Syncthing able to sync millions of files between Android / Mac?

Hi all, I’m not yet a Syncthing user, but wanted to ask, if it’s worth trying for my usecase. I need to sync about 2 million small files, organized in various directory levels, between a Mac and the microSD card in an Android smartphone. They sum up to about 70GB for now, it will become more with time. Usually I did so using USB mass storage access to the phone, using a normal local sync utility on the Mac (Chronosync). Mass storage mode isn’t available anymore on Android since I updated the phone, so I need an alternative. Syncing that stuff via MTP takes ages and is very unreliable. All sync solutions that support MTP on the Mac that I tried gave me bad errors or crashed. And I really don’t want to sync that stuff over a cloud. So Syncthing seems to be a good solution, as it is independent on MTP and on clouds. However, will it be able to manage that large amount of files, especially on Android? If it works with a database for keeping track of file statuses, that database may become quite large. Even the Nextcloud client on the Mac has some issues with that. I didn’t try Nextcloud on Android for that yet. :wink:

So, please let me know, if it’s worth trying SSyncthing for that use case. Thank you!

Daniel

There is one possible caveat for the “main” Syncthing on Android: Due to Android’s restriction on external SD card access Syncthing on Android cannot write to it (except to its own Android/data folder, which may or may not be an option for you?). If you use “unified storage” (not sure whether that’s the correct name - the thing were internal storage and sdcards are combined into one) that’s no problem or if you use a custom rom/root you can circumvent it too.

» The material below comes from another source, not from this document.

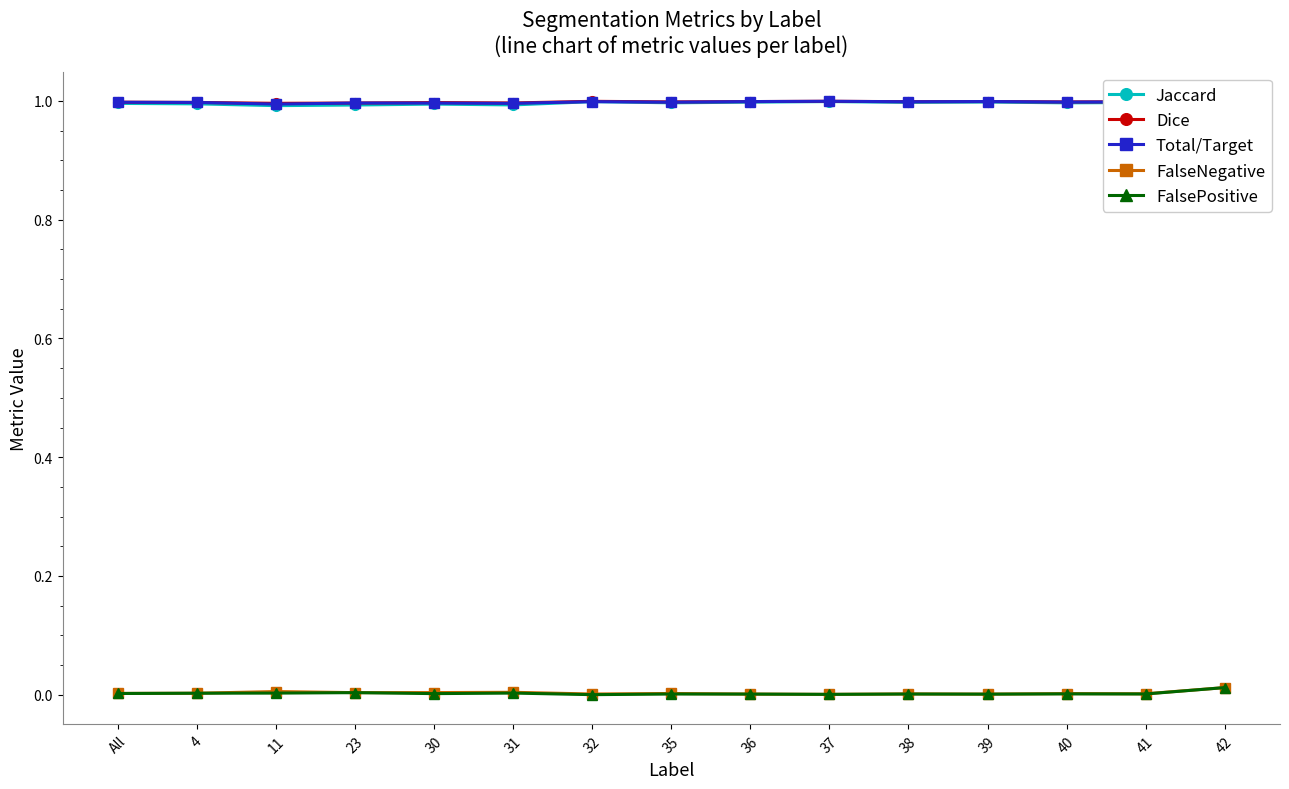

At which category is the sum across all series the highest?

37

Other than that the first transfer will be slow, as Syncthing needs to scan every file (works at block level) and phones aren’t usually that powerful. In general it works nicely - I use it for ~50GB on my Moto G4Play, which I guess is low-/mid-end (?).

If you synced manually before, syncthing-lite might be an option for you. It is a Java/Kotlin implementation and thus doesn’t have the SD card limitation. It is not designed for continuous synchronization, but pulling files from other devices on demand. Warning: It is still in alpha though.

You might run into RAM issues with that many files on a phone.